Una sentencia histórica y sin precedentes, que no solo beneficiaría a los Siekopai sino a otras nacionalidades indígenas en similares condiciones, es decir a quienes el goce de sus territorios ancestrales está limitado por la declaración inconsulta de áreas protegidas, como ocurre con nosotros. Una sentencia que beneficia también a la misma comunidad kichwa de Zancudococha, de la que ciertos personajes, han decidido actuar con violencia en nuestra contra.

Han pasado 16 meses en los que nuevamente hemos tenido que soportar discriminación. Las autoridades del MAATE no nos toman en serio. Se han realizado dos audiencias en la comunidad de San Pablo, convocadas por el Juez de Shushufindi, quien está encargado del seguimiento del cumplimiento. Se han hecho acuerdos de cumplimiento, parece que empiezan a cumplir, luego retroceden. La ministra María Cristina Recalde tiene una sanción económica que se va acumulando cada día mientras la sentencia no se cumpla, y su respuesta es decir que la sentencia no se puede cumplir por el conflicto con Zancudococha. Ahora pretenden elevar el caso a la Corte Constitucional.
El MAATE simplemente se niega a hacerse cargo de los mismos problemas que ocasionó, pero somos nosotros quienes vivimos las consecuencias: hemos sido violentados, nuevamente nos han restringido el paso a Pë’këya con violencia por parte de ciertos habitantes de la comunidad Zancudococha, han quemado nuestras casas, han amenazado a nuestra gente. El MAATE ha favorecido los intereses económicos de la comunidad Kichwa de Zancudococha y no así a nuestros intereses de carácter espiritual y de permanencia y reproducción cultural.

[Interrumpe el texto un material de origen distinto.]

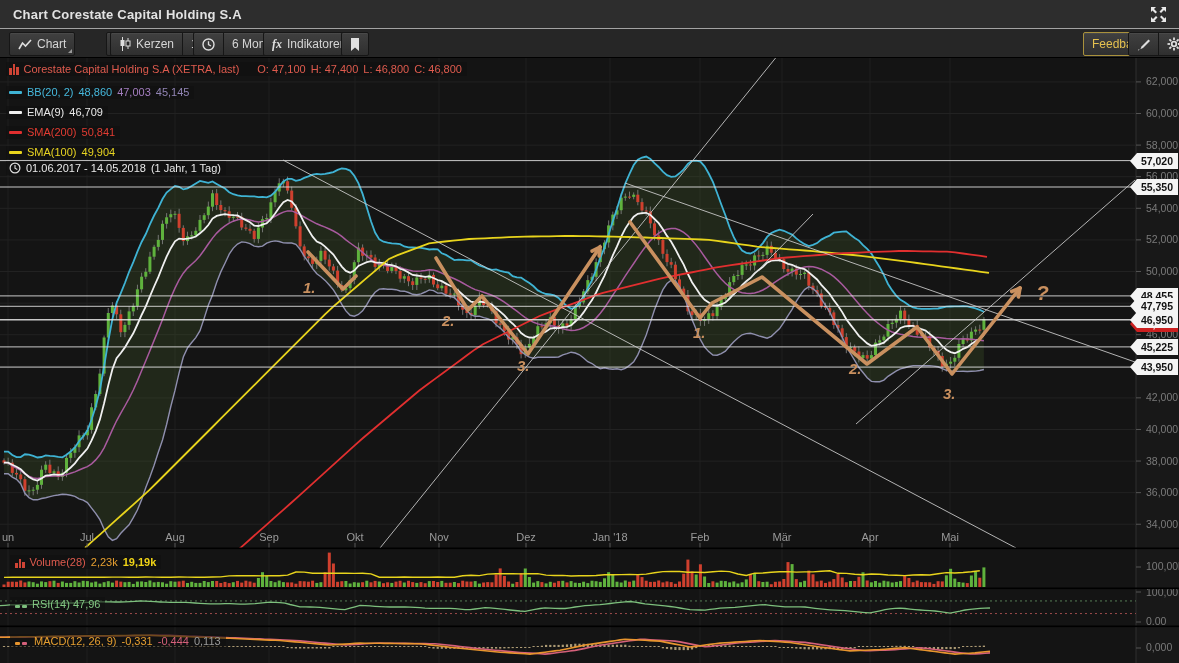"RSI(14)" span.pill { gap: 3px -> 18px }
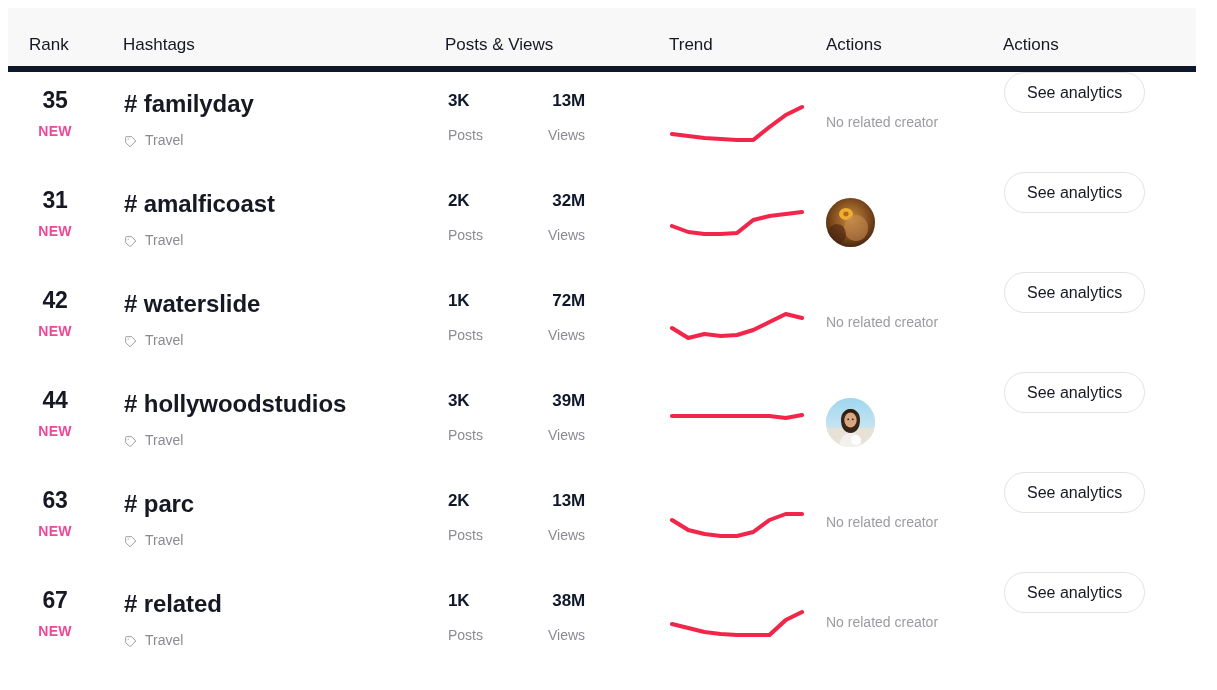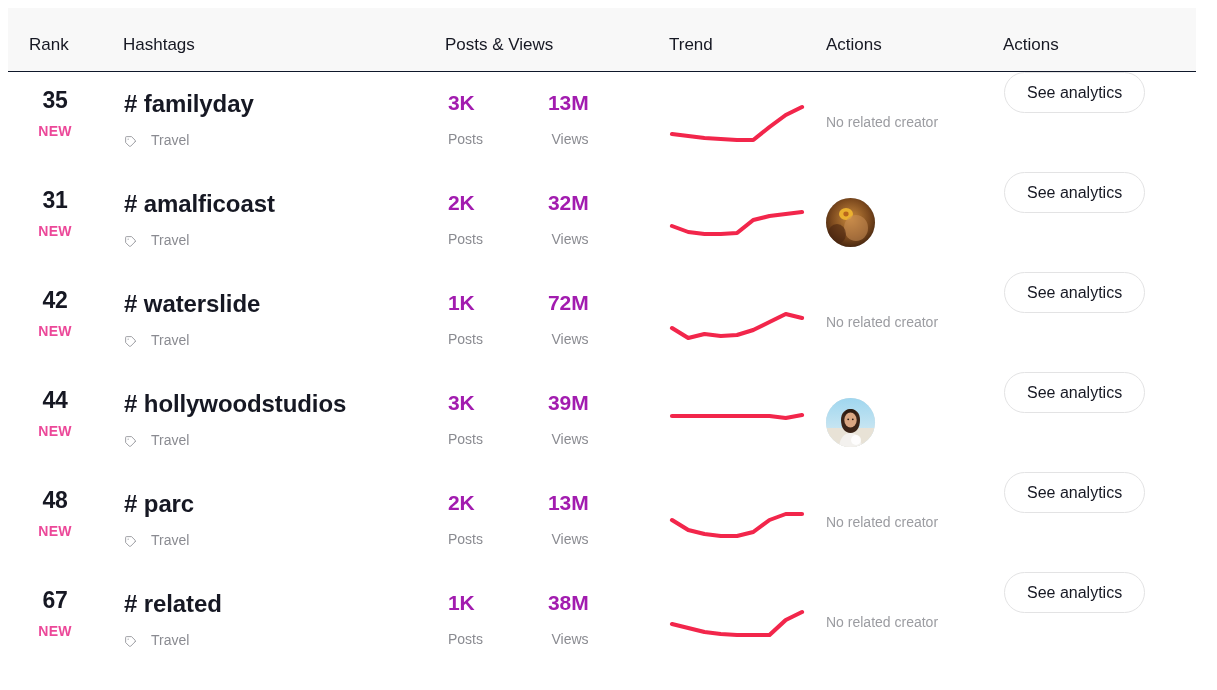"Rank" .thead { border-bottom: 1px solid #0f172a -> 6px solid #0f172a }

No podemos seguir así. Apenas quedamos 828 Siekopai. Sin nuestro territorio nuestra gente seguirá viviendo, pero nuestra cultura corre el riesgo de morir, no podremos seguir viviendo como Siekopai. Nuestro gran sabio Cesario decía que todo el mundo se iba a inundar y que solo Pë’këya iba a quedar. En su visión él nos advertía que si no regresamos a nuestro hogar, el mundo occidental nos iba ahogar y eso es lo que queremos evitar. Nuestro propósito en Pë’këya es meramente espiritual y cultural, frente al interés económico que ha sido el argumento presente para Zancudococha. Seguramente no todos regresaremos a habitar permanentemente ahí, pero sí volveremos para sembrar y tomar Yagé y conectar con los espíritus.

A pesar del desgaste que ha representado para nosotros esta lucha de años, he empezado a ver cuánto ha valido la pena. Cuando yo era joven llegué a sentir un poco de vergüenza de mi cultura, hasta que mi padre insistió en llevarme a Pë’këya. Hoy, los jóvenes que han crecido en medio de la lucha llevan con orgullo sus túnicas, sus coronas, se pintan ellos mismos la cara, se preparan espiritualmente, se dejan crecer el cabello, recuperaron la nariguera. Es decir, estamos recuperando nuestra cultura antes de desaparecer, y cada paso que demos será destinado a ello. Por ellos, por las futuras generaciones, seguimos en pie de lucha. No hay manera de que el MAATE no cumpla con la sentencia, aquí estamos y no nos iremos.